─── Extracted data
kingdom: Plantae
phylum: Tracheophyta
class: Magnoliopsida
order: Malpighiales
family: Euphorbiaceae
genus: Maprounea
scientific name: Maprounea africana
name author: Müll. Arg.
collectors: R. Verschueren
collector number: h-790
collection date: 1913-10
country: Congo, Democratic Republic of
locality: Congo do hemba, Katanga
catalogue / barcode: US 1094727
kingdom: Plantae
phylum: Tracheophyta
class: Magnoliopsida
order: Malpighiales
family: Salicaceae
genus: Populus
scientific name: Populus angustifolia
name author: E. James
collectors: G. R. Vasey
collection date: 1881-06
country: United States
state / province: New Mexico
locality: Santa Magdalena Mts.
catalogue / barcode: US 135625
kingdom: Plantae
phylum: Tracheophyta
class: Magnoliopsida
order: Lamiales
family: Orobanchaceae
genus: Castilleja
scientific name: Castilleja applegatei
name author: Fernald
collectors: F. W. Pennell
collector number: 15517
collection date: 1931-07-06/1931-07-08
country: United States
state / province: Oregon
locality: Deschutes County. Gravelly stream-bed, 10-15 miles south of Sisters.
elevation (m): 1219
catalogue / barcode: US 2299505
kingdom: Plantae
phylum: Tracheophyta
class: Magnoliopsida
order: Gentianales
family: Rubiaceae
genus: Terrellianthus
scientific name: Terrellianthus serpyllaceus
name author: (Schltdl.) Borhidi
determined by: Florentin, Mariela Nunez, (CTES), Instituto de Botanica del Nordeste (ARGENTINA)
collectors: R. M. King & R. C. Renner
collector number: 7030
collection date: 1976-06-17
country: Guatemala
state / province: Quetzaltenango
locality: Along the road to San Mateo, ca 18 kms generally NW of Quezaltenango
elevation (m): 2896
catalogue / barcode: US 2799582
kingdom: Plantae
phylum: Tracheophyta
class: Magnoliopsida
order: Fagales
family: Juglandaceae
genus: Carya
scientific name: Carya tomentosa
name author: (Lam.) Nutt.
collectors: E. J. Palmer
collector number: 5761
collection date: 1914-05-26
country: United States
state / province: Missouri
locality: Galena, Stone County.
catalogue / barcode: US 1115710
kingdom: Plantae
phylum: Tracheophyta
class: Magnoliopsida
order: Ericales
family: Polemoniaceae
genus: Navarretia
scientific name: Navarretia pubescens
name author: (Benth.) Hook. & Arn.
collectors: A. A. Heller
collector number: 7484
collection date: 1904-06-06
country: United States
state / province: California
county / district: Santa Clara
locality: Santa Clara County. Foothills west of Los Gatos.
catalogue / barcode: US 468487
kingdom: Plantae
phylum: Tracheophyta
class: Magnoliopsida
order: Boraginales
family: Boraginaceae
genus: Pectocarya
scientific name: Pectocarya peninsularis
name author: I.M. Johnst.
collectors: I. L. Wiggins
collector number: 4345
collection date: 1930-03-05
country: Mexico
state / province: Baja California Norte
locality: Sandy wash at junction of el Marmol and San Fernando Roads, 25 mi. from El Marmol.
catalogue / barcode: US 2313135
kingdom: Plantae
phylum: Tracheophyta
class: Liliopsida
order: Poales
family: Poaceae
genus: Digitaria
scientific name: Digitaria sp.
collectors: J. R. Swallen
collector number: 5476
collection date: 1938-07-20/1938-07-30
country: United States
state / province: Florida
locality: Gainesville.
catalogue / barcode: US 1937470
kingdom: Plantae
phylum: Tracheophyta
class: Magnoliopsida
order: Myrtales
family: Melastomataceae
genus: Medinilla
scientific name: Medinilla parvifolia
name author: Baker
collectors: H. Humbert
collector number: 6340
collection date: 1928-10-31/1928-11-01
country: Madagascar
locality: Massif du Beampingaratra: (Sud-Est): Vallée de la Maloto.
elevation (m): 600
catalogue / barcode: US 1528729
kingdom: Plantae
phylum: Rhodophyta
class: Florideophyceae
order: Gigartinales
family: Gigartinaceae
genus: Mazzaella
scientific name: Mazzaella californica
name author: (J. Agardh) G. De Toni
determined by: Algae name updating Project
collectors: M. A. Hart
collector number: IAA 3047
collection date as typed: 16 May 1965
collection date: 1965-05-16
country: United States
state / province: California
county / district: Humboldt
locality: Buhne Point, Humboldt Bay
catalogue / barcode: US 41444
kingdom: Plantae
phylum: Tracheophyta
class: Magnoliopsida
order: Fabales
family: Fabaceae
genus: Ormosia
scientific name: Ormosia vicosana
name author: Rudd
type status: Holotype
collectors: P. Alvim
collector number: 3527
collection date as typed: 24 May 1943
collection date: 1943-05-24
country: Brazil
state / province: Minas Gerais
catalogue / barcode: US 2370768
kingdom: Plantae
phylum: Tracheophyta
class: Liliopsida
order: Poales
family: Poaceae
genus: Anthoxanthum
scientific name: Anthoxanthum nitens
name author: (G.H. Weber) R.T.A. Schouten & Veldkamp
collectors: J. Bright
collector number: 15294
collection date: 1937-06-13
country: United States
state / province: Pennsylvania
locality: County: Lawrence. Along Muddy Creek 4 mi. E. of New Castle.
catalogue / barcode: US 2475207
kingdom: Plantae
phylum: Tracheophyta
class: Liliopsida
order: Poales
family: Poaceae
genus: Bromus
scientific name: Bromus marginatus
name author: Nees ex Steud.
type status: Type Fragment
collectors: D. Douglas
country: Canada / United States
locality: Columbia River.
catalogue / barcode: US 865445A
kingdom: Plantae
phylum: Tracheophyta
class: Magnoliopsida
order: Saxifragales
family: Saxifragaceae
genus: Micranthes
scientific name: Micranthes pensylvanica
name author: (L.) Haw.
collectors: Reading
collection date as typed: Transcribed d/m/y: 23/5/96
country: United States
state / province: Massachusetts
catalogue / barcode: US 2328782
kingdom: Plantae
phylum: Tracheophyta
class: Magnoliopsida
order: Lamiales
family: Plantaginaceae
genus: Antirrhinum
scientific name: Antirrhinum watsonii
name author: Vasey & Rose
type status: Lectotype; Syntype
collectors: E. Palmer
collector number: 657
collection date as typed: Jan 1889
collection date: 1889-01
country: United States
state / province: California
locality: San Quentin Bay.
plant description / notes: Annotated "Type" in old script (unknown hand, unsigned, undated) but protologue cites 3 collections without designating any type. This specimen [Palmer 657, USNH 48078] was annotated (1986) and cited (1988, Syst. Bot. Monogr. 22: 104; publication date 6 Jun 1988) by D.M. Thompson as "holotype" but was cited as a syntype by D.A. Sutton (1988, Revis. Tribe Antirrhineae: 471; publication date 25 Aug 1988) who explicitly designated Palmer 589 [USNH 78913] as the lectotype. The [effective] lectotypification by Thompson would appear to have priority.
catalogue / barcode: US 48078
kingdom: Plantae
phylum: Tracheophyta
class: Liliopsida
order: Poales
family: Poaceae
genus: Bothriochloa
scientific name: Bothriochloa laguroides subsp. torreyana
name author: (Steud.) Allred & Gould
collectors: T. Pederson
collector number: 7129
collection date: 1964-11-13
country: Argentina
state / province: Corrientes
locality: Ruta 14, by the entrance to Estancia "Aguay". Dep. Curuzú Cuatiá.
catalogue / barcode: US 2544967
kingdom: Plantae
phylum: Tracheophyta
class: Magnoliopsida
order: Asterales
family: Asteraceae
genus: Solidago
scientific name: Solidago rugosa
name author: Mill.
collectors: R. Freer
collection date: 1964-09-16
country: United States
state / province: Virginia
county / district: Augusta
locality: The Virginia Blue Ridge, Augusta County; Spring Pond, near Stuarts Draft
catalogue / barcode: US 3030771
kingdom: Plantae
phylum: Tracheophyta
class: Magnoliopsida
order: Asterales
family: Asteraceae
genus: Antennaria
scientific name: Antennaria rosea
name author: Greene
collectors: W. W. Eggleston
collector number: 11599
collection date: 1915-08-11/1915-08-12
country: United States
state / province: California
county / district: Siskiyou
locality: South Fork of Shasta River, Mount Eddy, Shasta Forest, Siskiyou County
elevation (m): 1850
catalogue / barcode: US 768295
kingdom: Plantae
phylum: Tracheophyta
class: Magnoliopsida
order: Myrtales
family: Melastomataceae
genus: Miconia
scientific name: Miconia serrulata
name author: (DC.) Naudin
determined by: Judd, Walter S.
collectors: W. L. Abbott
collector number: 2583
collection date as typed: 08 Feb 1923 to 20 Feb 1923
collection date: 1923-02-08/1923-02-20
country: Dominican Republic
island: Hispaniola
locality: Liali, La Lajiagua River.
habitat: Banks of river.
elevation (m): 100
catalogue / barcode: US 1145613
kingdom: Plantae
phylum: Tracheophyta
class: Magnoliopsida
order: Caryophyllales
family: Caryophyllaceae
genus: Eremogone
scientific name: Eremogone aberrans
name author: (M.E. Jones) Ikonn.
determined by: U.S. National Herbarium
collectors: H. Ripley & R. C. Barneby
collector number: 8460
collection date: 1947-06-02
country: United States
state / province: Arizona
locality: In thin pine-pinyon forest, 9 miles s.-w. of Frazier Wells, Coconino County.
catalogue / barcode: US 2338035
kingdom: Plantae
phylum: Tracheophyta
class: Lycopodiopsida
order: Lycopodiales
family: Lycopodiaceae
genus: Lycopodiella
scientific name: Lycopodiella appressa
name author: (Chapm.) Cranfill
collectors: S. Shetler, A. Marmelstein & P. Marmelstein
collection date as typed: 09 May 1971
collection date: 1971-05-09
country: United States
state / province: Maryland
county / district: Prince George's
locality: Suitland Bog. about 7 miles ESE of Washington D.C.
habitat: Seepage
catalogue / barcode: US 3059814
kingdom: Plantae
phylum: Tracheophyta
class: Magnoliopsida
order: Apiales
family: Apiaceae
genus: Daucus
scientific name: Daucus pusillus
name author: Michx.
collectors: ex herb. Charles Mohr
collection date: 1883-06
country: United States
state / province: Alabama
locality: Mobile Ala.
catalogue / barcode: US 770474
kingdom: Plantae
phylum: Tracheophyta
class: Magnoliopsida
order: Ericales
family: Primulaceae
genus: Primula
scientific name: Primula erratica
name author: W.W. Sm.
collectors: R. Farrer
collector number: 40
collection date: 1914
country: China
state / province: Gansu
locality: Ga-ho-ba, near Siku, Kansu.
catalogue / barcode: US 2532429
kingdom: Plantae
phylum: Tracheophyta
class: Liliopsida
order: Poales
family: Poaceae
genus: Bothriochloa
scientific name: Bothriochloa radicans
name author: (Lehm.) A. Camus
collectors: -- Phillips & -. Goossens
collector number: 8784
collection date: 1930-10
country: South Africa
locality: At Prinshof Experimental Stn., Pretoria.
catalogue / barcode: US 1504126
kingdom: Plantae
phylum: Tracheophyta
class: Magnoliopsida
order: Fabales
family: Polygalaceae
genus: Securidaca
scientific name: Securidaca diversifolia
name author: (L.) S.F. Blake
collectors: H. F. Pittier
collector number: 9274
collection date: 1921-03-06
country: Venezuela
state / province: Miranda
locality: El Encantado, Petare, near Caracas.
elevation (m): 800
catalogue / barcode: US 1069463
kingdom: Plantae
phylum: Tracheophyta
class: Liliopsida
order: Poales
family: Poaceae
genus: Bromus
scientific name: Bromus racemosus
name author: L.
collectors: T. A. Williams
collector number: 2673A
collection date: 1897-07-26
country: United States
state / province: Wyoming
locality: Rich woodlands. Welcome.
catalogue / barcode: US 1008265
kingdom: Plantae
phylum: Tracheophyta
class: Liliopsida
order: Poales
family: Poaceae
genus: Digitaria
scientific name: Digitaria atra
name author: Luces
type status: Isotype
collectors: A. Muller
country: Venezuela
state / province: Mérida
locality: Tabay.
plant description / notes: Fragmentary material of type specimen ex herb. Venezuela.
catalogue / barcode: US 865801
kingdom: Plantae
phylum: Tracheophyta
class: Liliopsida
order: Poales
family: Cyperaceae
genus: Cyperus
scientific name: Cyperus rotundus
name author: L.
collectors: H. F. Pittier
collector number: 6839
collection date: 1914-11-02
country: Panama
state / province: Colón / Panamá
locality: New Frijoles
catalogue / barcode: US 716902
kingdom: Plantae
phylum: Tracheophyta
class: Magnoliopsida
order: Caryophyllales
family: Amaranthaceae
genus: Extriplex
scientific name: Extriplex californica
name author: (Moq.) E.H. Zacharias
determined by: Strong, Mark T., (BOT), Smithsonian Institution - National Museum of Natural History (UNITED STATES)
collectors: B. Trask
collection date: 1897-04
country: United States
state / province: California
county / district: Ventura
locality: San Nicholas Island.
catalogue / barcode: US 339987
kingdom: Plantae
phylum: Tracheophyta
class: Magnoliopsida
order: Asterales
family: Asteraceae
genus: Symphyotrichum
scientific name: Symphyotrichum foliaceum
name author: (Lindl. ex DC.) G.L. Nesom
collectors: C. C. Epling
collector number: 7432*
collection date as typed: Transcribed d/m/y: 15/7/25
──────
Challenge: Copy the lines of the rows above word for word, beginning at the line that contains "catalogue / barcode: US 3030771" and stopping after the line that contains "county / district: Siskiyou".

The output:
catalogue / barcode: US 3030771
kingdom: Plantae
phylum: Tracheophyta
class: Magnoliopsida
order: Asterales
family: Asteraceae
genus: Antennaria
scientific name: Antennaria rosea
name author: Greene
collectors: W. W. Eggleston
collector number: 11599
collection date: 1915-08-11/1915-08-12
country: United States
state / province: California
county / district: Siskiyou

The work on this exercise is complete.